### DATA PROVIDED

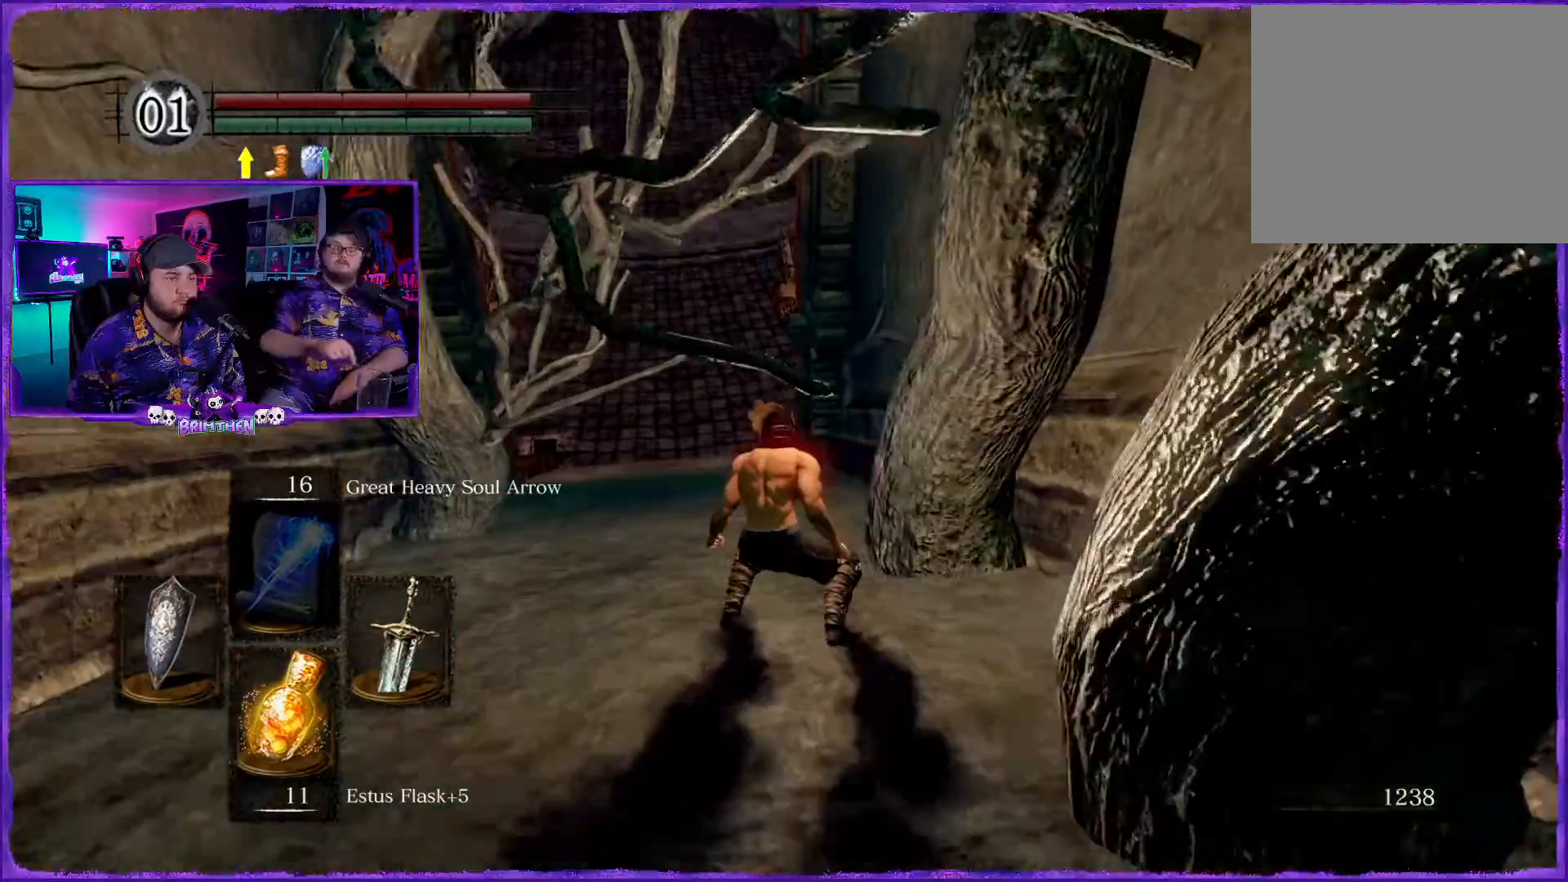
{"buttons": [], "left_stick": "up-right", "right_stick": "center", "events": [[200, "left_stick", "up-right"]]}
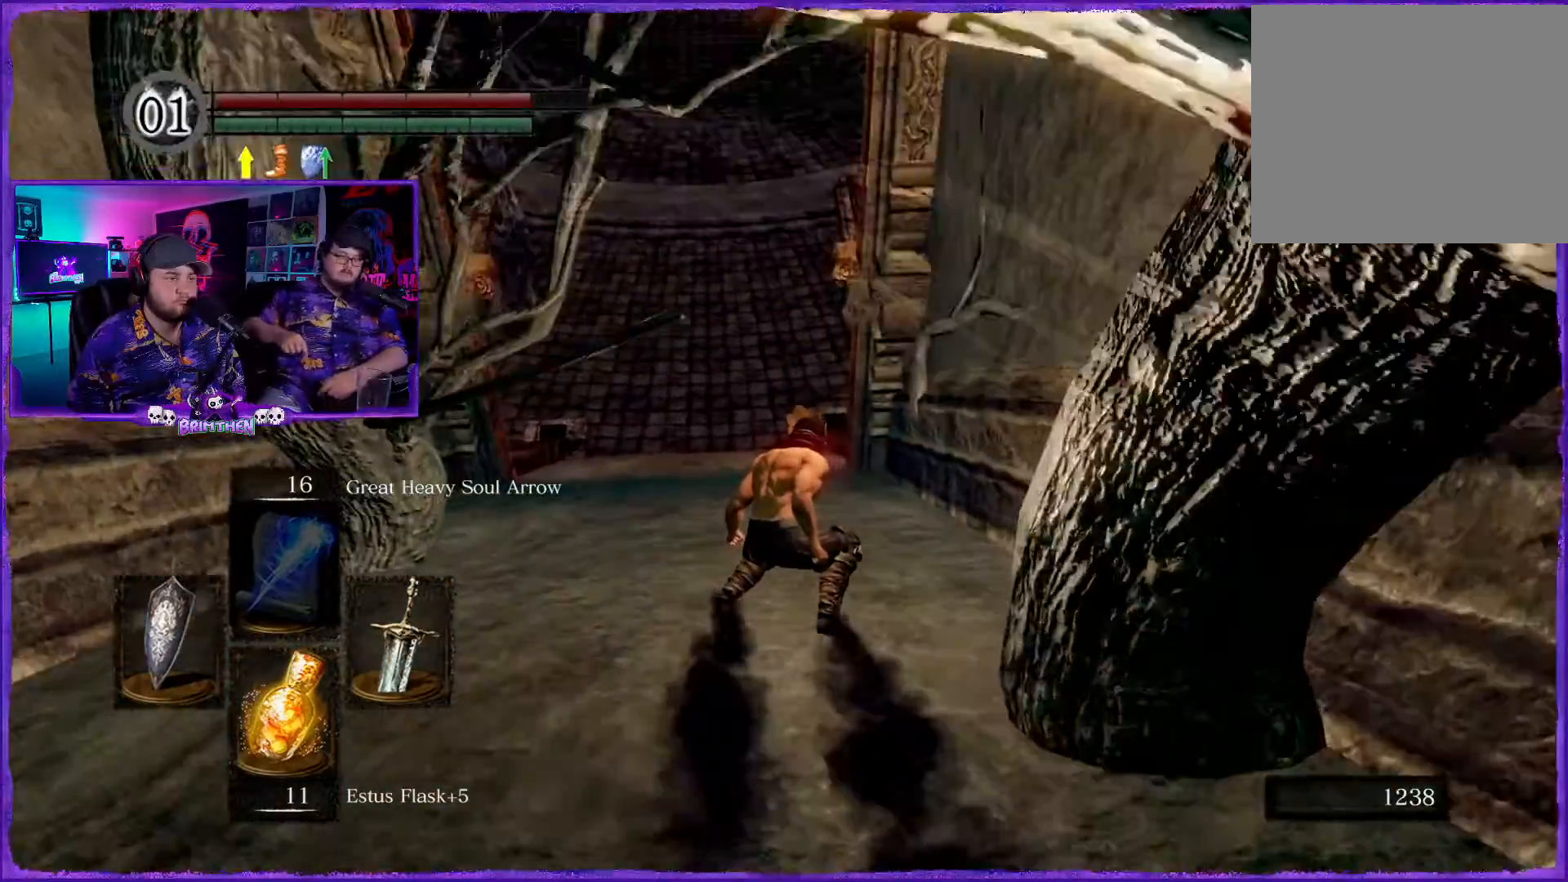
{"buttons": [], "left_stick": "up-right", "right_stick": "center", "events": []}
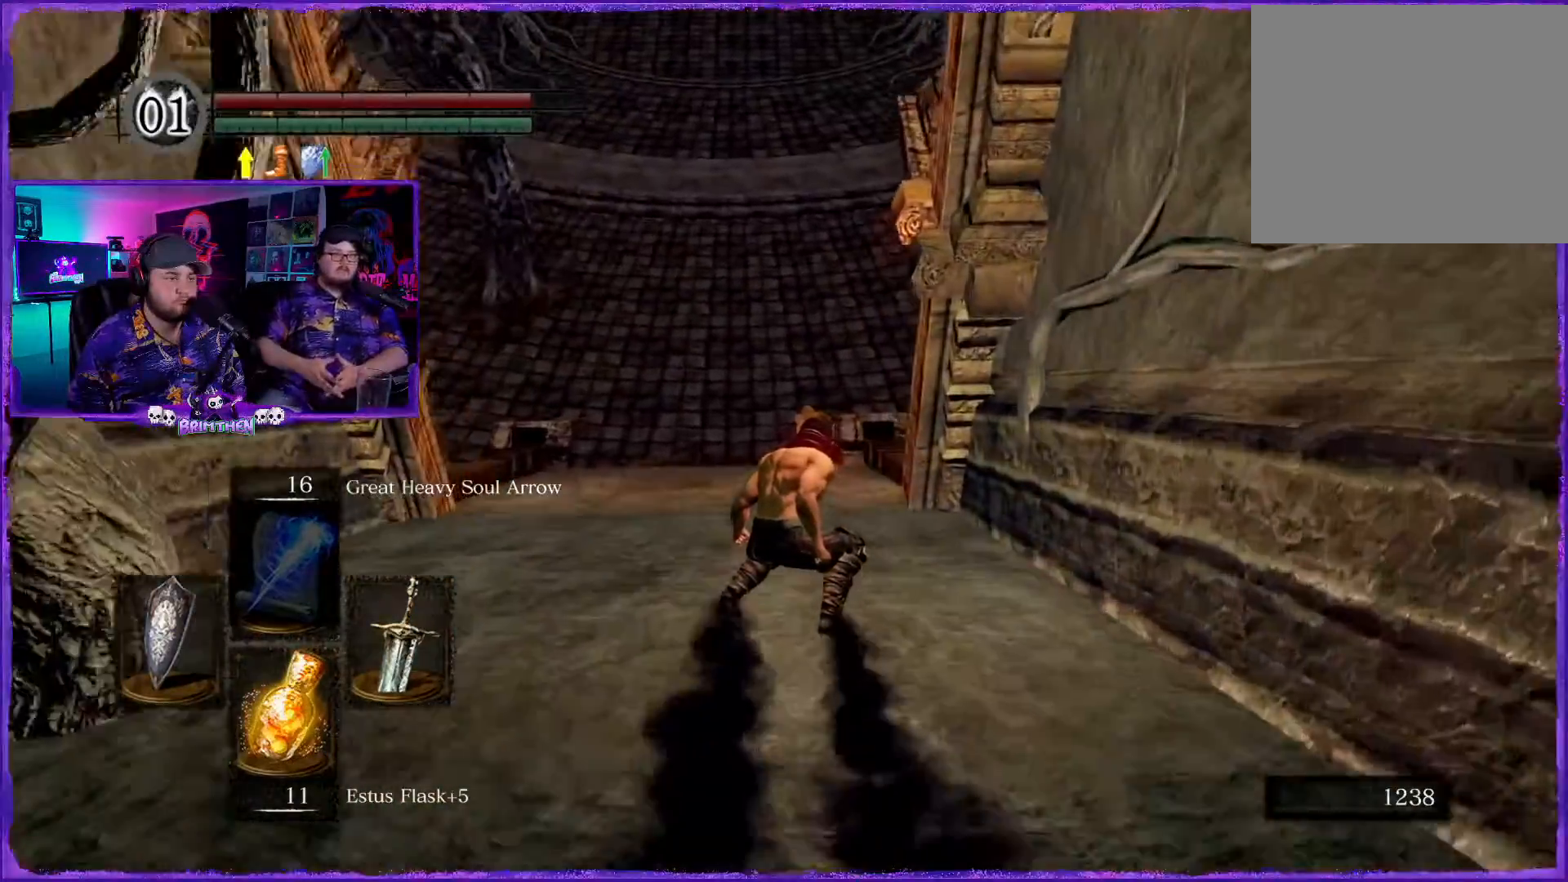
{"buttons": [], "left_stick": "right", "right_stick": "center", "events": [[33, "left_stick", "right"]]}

######

## DIRECTIONS
Send back the listing exactly as it stands. Do not include the pictures.

## RESPONSE TO THIS EXERCISE
{"buttons": [], "left_stick": "up-right", "right_stick": "center", "events": [[200, "left_stick", "up-right"]]}
{"buttons": [], "left_stick": "up-right", "right_stick": "center", "events": []}
{"buttons": [], "left_stick": "right", "right_stick": "center", "events": [[33, "left_stick", "right"]]}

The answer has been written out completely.